IOPS Limit – vSAN & Virtual Hard Disk

Occasionally, I will have a technical conversation with a customer on IOPS limit so rather than repeating myself, I thought I should document it here for everyone’s benefit. Cormac Hogan had written up a good introduction to vSAN IOPS Limit storage policy that was introduced back in vSAN 6.2.

Beyond, the feature, I thought I should illustrate IOPS limit in action and highlight use cases when you would potentially want to use it.

My first test is a single HCIbench VM with an IO profile of 8K IO size, 100% random, 50% read, 50% write against a 50gb virtual drive.

First, I would like to point out that the standard vSphere IOPS Limit within the virtual machine properties do not apply when the virtual disk resides on vSAN. To prove this, I applied a 500 IOPS limit on the 50gb virtual drive after the 5 minutes of artificial IO applied stabilizes at about 5800 IOPS (2900 reads, and 2900 writes) and it shows no effect.

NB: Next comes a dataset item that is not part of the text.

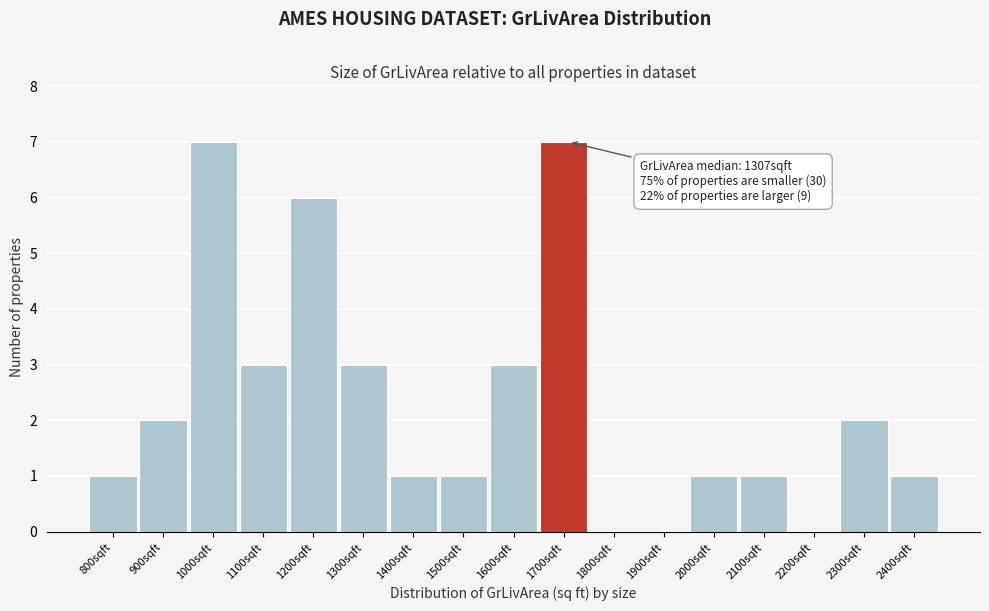

Reading left to right, transcribe all the data shown in this chart.

800sqft=1	900sqft=2	1000sqft=7	1100sqft=3	1200sqft=6	1300sqft=3	1400sqft=1	1500sqft=1	1600sqft=3	1700sqft=7	1800sqft=0	1900sqft=0	2000sqft=1	2100sqft=1	2200sqft=0	2300sqft=2	2400sqft=1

Virtual hard disk IOPS limit property

Virtual Hard disk property IOPS Limit has no effect on vSAN backed disks.

Next, to illustrate the real IOPS limit taking effect when applying with a vSAN storage policy. The illustration below shows a policy named ‘IOPS Limit – 800’ is applied with a setting of IOPS limit for object of 800. The graph below shows a total IOPS limit applied of 800 (400 read + 400 write).

So then the common question is, when would you want to use such policy setting? Don’t admins want the best performance for all workloads when possible? Well, like any storage solution, there is a finite amount of performance you can get out of it and vSAN is no different. Possible use cases are…

  1. For service providers or tiering reason. You may want to limit performance to a tier your customer is willing to pay for to ensure better quality of service for your higher paying customers. ie. a bronze, silver, gold service may offer different IOPS limits.

  2. Avoid noisy neighbors. You may have a VM that has very high uncontrollable IO when a batch job runs in a shared environment. When this happens, other workloads may be impacted and you want a solution to minimize the impact by limiting the number of IOPS it can use.

  3. Minimize cache exhaustion. In certain scenario, a vSAN disk group cache may overfill by certain workloads. When this happens just like any cache backed storage solution, it can have negative effects on other workloads utilizing the same cache. IOPS limits can protect from such situations until a longer term solution is in place such as larger or faster cache device.

A reminder that this storage policy can be applied on the fly live on a running workload and the settings would take affect immediately. This is another example of the power of storage policy based management!